◆ Document section:
Background:  Deficits in executive functioning are supposed to have a predisposing influence on impulsive or aggressive behaviour. We tested the hypothesis that oppositional-defiant disorder (ODD) children with or without attention deficit hyperactivity disorder (ADHD) have problems in executive functioning.

Method:  Seventy-seven 7- to 12-year-old children (15 ODD, 26 ODD/ADHD, and 36 normal controls), all with normal IQ, completed 7 neuropsychological measures of executive functioning, assessing the abilities of set shifting, planning, working memory, inhibition/attention, and impulsivity. Some of these tasks involved the possibility of monetary rewards with a view to testing the prediction of a specific motivational inhibitory deficit.

◆ List of tasks:
[A] Which abilities of executive functioning does the study abstract say the neuropsychological measures assessed?
[B] Pick up the study abstract on executive functioning in ODD and ODD/ADHD children where its text stops, and keep writing it.

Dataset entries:
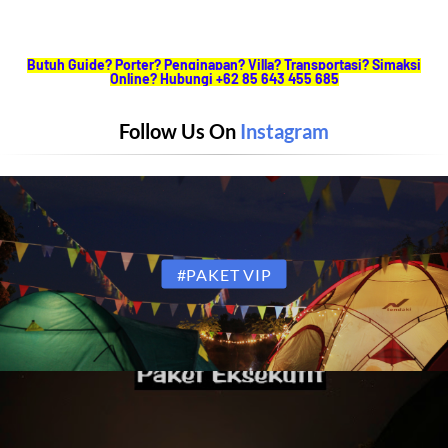
Butuh Guide? Porter? Penginapan? Villa? Transportasi? Simaksi
Online? Hubungi +62 85 643 455 685
Follow Us On
Instagram
#PAKET VIP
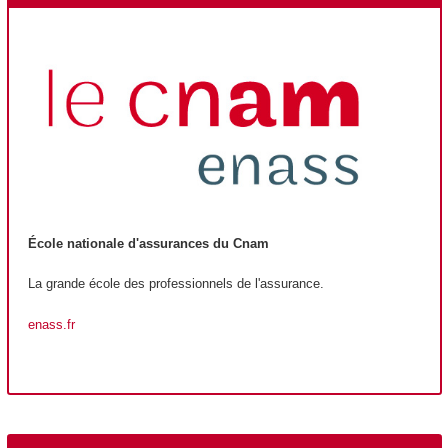
École nationale d'assurances du Cnam
La grande école des professionnels de l'assurance.
enass.fr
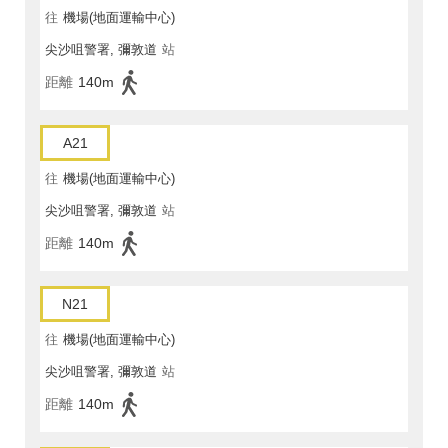
往
機場(地面運輸中心)
尖沙咀警署, 彌敦道
站
距離
140m
A21
往
機場(地面運輸中心)
尖沙咀警署, 彌敦道
站
距離
140m
N21
往
機場(地面運輸中心)
尖沙咀警署, 彌敦道
站
距離
140m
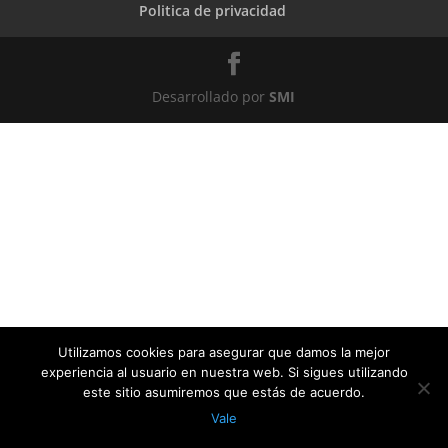
Politica de privacidad
Desarrollado por
SMI
Utilizamos cookies para asegurar que damos la mejor
experiencia al usuario en nuestra web. Si sigues utilizando
este sitio asumiremos que estás de acuerdo.
Vale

◆ Your responses:
[A] set shifting, planning, working memory, inhibition/attention, impulsivity

[B]
Results:  We found no evidence of deficits in working memory, planning, inhibition, or impulsivity. However, the ODD/ADHD group was worse than the normal control (NC) group in set shifting, and both the ODD and ODD/ADHD groups performed worse on a response perseveration task. Moreover, on the basis of one variable derived from a motivational inhibition task, 77% of the children could be correctly classified as ODD or NC.

Conclusions:  The findings do not support the hypothesis that ODD and ODD/ADHD children have a deficit in executive inhibitory control; rather, they emphasise that they have problems in regulating their behaviour under motivational inhibitory conditions.